If you want to buy a new property but still have a mortgage on your current home, mortgage porting may be your best choice. This article will dive deeper into it, its benefits, and how to do it.
What is Mortgage Porting?
Mortgage porting in Canada is transferring your current mortgage into a new property. This process allows you to keep your current mortgage terms and conditions, such as the interest rate, remaining balance, and amortization period, which can save you money and make moving more convenient.
How to Port Your Mortgage?
1. Contact Your Lender. Contact your current lender and ask if they offer mortgage porting; if they do, they’ll provide you with the necessary paperwork and explain the process.
2. Apply for a New Mortgage. If you are moving to a new lender, you must apply for a new mortgage. Compare offers from lenders to others.
3. Provide Documentation. You’ll need to provide documentation such as proof of income, employment, and credit history to qualify for a new mortgage.
4. Appraisal: A new appraisal may be required for the new property to determine its value and to ensure it meets the lender’s requirements.
5. Finalize the paperwork: Once you’ve completed all the necessary steps, you must sign the paperwork to finalize the porting process.
Things to Consider before Porting your Mortgage:
1. Fees. Porting your mortgage can save you money. However, there are fees to consider, like appraisal or administration fees.
2. Interest Fees. While you can keep your current interest rate, comparing it to other lenders is essential to ensure you’re getting the best deals.
3. Property value. If the value of your new property is significantly higher than your current property, you may need to take out a new mortgage to cover the difference.
4. Mortgage terms. Review your current mortgage terms and conditions to ensure they still meet your needs.
Benefits of Mortgage Porting
• Cost Savings
It can save you money from penalties and other fees for breaking your the contract early.
• Easier Qualification
You already established a mortgage history with your lender, so qualifying for a new mortgage will be easier.
• Fixed Interest Rates
Porting your mortgage can stabilize your interest rate if you’re already satisfied with your current rate. You won’t worry about interest fluctuations, which gives you peace of mind.
With mortgage porting, you won’t deal with the lengthy process of applying for a new mortgage.

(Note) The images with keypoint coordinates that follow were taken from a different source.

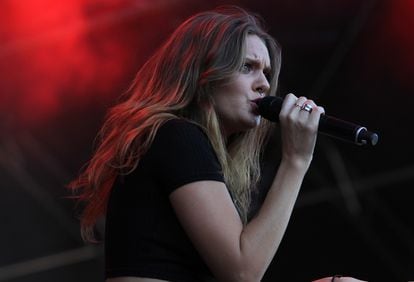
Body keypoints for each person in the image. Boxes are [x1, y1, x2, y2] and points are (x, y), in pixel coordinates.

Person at [68, 5, 362, 282]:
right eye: (248, 67)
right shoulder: (176, 136)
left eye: (267, 73)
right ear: (203, 75)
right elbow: (243, 272)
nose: (263, 84)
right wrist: (296, 161)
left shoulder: (182, 143)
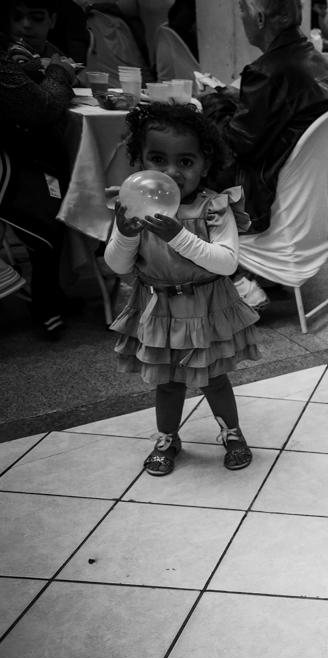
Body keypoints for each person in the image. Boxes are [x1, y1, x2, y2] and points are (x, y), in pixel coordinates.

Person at [104, 104, 260, 476]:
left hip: (206, 306)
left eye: (186, 161)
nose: (171, 172)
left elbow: (226, 262)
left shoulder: (214, 208)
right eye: (158, 159)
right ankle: (167, 438)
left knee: (214, 378)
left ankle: (232, 433)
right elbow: (118, 265)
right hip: (159, 308)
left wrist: (179, 235)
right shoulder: (136, 206)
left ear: (205, 165)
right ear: (141, 160)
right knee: (168, 382)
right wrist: (125, 235)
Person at [202, 0, 328, 237]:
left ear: (260, 19)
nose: (241, 17)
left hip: (262, 198)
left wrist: (211, 102)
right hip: (305, 201)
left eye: (242, 10)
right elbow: (286, 110)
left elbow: (235, 144)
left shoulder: (267, 72)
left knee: (190, 171)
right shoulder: (317, 62)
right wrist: (236, 96)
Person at [0, 26, 79, 339]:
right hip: (9, 163)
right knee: (45, 219)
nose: (23, 25)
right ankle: (46, 304)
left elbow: (13, 80)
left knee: (49, 208)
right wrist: (59, 72)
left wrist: (37, 66)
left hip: (17, 156)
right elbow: (41, 107)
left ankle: (50, 296)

The Downside of Mortgage Porting
• Limited Options
If you choose to port your mortgage, you may be limited to your lender’s current lender’s products and services. You may be unable to take advantage of better deals from other lenders.
• Higher Interest Rates
Even if you can keep your current interest rate when you’re porting, your lender may require you to take out additional financing at a higher interest rate. You’ll end up paying more at the end of your mortgage.
• Restrictive Terms
You won’t be able to change the amortization period, payment frequency, or other features of your mortgage because porting your mortgage requires you to keep the same terms and conditions as your existing mortgage.
• Limited Flexibility
Porting your mortgage can limit your flexibility if you need to borrow additional funds for your new property. You may need to take out a second mortgage or line of credit, which can have higher interest rates and fees.
While porting your mortgage can save you money on prepayment penalties and other fees associated with breaking your mortgage early, there may still be fees associated with the porting process, such as an appraisal or administration fee.
When is Mortgage Porting a Good Idea?
If you’re selling your existing home and buying a new one with a significant time on your existing mortgage.
If you plan to move soon, mortgage porting can be the best option. It allows you to break your mortgage contract without penalties.
Most importantly, you can determine if it is the best choice for you depending on your financial situation, financial goals, and long-term plans for home ownership.
How to Prepare Your Finances for a Successful Mortgage Porting Process?
1. Check credit score. Your credit score will determine your eligibility for mortgage porting. Check your credit score and improve it if necessary before applying for porting.
2. Determine your Budget. Assess your budget and determine what you realistically afford. Ensure that you include other costs associated with the process.
3. Review your Existing Mortgage Terms. Ensure you understand your current mortgage terms and compare them to other products if you find better deals.
4. Save for closing costs. When you port your mortgage, you’ll need to pay closing costs, including legal, appraisal, and transfer fees. Make sure to budget for these costs and save accordingly.
5. Avoid significant financial changes. Changing jobs or taking on new debts during your mortgage process will likely lower your qualifying chance.
Before deciding on your mortgage, ensure you understand your financial situation and the terms of the process you’re going into. Research about it and ensure you have enough knowledge before applying.